Development psychology is well understood, and has become the basis for an engineering discipline called “psychoengineering”. Psychoengineers design paedagogies and courses of formative experiences for children, and when these programs are properly executed they are largely successful in promoting the development of the intended psychological characteristics. This doesn’t raise programmed people, but it is capable of promoting intense loyalties, strong ethical principles, high levels of diligence, resilience, honesty, courage, temperance, humaneness—or the corresponding weaknesses and vices—in a fair to high proportion of people.
It is fairly common for people who enjoy vigorous sports to have their bodies reinforced to withstand the likely impacts and wrenching injuries.
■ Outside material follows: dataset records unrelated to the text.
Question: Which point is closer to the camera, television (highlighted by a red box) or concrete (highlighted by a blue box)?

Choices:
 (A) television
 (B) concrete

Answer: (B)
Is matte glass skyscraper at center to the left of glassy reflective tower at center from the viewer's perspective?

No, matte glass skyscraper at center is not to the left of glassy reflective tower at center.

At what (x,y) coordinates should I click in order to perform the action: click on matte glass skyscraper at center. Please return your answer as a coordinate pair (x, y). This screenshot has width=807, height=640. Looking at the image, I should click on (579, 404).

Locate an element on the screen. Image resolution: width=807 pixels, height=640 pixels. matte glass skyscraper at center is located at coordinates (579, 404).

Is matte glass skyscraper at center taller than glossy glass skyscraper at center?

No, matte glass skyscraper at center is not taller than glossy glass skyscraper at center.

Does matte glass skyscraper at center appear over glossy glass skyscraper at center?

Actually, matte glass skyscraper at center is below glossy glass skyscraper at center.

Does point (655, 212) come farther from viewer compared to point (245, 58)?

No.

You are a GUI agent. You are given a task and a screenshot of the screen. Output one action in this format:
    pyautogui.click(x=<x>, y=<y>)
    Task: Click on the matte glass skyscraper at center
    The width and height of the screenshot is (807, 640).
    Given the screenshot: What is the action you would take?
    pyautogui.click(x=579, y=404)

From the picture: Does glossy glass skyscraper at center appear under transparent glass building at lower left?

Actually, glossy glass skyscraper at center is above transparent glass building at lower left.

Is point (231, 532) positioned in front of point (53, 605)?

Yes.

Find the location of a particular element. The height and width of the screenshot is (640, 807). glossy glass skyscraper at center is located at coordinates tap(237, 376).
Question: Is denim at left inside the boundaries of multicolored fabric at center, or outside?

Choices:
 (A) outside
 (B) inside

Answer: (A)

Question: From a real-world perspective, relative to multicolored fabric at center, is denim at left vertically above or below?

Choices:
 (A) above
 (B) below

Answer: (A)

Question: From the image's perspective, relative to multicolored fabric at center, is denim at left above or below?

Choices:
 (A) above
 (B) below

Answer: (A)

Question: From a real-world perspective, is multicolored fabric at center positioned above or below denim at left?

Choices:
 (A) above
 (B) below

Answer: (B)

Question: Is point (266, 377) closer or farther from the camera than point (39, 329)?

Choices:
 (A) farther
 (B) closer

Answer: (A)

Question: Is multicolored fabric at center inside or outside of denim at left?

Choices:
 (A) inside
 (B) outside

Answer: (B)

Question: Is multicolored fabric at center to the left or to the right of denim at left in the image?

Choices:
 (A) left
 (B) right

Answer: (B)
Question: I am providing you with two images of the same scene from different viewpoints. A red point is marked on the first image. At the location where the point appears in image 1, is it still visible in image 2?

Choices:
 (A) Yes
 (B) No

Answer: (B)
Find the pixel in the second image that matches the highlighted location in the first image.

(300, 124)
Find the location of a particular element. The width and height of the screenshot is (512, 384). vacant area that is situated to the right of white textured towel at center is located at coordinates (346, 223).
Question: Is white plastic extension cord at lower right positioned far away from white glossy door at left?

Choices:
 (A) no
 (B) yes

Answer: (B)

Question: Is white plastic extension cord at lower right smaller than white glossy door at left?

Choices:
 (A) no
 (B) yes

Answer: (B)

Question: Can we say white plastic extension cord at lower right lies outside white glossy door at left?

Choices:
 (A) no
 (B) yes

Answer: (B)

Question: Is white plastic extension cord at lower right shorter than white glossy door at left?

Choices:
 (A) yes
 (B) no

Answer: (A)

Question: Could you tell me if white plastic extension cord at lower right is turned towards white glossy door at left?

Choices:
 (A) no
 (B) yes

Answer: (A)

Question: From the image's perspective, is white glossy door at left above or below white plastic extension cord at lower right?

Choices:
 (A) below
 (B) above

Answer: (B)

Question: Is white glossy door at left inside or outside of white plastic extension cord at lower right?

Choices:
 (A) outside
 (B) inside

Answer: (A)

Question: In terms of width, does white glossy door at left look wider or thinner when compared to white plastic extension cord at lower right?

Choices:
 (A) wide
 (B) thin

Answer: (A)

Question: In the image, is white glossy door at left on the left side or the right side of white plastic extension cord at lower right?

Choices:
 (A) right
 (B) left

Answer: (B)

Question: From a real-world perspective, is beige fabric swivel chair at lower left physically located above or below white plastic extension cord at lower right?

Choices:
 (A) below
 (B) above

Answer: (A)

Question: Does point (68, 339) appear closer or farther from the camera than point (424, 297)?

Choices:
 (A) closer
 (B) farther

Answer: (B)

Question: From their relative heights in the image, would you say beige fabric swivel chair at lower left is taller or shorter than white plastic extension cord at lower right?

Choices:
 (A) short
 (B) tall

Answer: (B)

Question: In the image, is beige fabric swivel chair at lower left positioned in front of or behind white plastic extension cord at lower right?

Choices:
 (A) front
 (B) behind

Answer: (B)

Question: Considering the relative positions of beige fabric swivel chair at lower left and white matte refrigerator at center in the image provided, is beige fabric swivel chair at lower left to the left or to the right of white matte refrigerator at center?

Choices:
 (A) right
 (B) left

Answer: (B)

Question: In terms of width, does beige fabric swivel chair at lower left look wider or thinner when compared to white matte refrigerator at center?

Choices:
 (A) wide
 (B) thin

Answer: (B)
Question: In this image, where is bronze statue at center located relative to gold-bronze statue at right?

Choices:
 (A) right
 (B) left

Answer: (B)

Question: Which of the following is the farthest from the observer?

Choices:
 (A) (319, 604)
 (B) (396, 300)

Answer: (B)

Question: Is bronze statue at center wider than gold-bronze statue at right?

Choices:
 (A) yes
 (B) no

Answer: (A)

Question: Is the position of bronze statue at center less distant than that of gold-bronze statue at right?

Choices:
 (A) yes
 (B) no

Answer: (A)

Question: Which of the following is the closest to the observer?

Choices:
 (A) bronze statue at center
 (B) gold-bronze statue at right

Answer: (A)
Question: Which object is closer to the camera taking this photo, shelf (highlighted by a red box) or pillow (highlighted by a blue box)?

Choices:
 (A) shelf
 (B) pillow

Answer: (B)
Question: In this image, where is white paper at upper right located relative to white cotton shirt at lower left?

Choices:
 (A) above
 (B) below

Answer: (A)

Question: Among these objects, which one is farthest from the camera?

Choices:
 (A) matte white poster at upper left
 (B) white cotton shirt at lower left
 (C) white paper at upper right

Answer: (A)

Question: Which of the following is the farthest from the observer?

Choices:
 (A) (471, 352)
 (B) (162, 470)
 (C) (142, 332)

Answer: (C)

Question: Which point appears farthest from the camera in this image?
Police officers and soldiers get more extensive modifications to protect their CNS, circulation, and vital organs from piercing, cutting, and explosive damage, but they prefer wearing external armour to the most extreme reinforcements available—which are confined to practitioners of violent sports, criminal enforcers, and people who want to look like thugs and don’t mind a lifetime of discomfort. Apart from that bionic modifications are not common. The cyborg link and sensorium jack have some advantages over wearable controls and a Visor (VR/AR display), but the latter are much cheaper and easier to charge and service. Apart from that tools and weapons built into the body are inferior to ordinary ones.
Underwear and linings for clothes may be made of fibres that destroy scurf and micro-organisms, slicing up cells and catalysing their material to produce only carbon dioxide, water, and a trace of salts; such underclothes clean the wearer and don’t need frequent washing. Many other materials are similarly self-cleaning, including soft furnishing and household surfaces, tools, vehicles…. This property, especially combined with the actions of dumb cleaning robots, is the curse of crime-scene investigators.
Surveillance systems (where) installed record faces, bodily proportions, and gait for identification. People sometimes wear masks on their faces and modify their gait with weights on their wrists and feet and splines across their joints in efforts to prevent recognition.